Raw data:
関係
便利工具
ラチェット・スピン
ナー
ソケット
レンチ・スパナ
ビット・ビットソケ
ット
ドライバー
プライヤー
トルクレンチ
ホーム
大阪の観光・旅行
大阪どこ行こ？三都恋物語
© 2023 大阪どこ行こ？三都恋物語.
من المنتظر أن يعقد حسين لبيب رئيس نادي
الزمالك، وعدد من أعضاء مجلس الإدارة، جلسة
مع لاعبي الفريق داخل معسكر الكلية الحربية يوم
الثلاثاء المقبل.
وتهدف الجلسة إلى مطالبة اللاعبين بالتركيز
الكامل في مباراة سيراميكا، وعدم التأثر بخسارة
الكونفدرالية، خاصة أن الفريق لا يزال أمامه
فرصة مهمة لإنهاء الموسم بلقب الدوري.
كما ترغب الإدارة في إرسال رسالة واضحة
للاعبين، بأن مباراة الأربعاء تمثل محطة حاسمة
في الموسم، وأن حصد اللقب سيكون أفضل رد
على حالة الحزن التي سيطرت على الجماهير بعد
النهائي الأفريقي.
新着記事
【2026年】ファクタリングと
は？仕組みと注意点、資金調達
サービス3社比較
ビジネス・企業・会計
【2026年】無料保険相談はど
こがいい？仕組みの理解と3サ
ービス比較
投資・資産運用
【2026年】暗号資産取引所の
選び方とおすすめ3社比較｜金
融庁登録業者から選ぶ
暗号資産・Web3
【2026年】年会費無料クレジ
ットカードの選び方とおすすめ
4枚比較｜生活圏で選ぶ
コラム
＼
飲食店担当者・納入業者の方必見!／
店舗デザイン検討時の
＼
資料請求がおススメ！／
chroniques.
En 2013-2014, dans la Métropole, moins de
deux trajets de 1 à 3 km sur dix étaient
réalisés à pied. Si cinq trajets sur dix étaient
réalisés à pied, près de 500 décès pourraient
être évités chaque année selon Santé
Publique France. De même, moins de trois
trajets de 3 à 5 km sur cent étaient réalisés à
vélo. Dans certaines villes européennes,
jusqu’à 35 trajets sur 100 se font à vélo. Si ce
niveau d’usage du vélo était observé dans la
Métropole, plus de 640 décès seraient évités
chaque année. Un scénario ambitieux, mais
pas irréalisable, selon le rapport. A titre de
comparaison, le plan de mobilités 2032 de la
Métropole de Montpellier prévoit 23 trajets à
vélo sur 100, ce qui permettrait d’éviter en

What is required: Everything above from the line containing "في الموسم، وأن حصد اللقب سيكون أفضل رد" down to the line containing "réalisés à pied." is to be transcribed exactly, with both of those lines included and nothing else added.

Answer space:
في الموسم، وأن حصد اللقب سيكون أفضل رد
على حالة الحزن التي سيطرت على الجماهير بعد
النهائي الأفريقي.
新着記事
【2026年】ファクタリングと
は？仕組みと注意点、資金調達
サービス3社比較
ビジネス・企業・会計
【2026年】無料保険相談はど
こがいい？仕組みの理解と3サ
ービス比較
投資・資産運用
【2026年】暗号資産取引所の
選び方とおすすめ3社比較｜金
融庁登録業者から選ぶ
暗号資産・Web3
【2026年】年会費無料クレジ
ットカードの選び方とおすすめ
4枚比較｜生活圏で選ぶ
コラム
＼
飲食店担当者・納入業者の方必見!／
店舗デザイン検討時の
＼
資料請求がおススメ！／
chroniques.
En 2013-2014, dans la Métropole, moins de
deux trajets de 1 à 3 km sur dix étaient
réalisés à pied. Si cinq trajets sur dix étaient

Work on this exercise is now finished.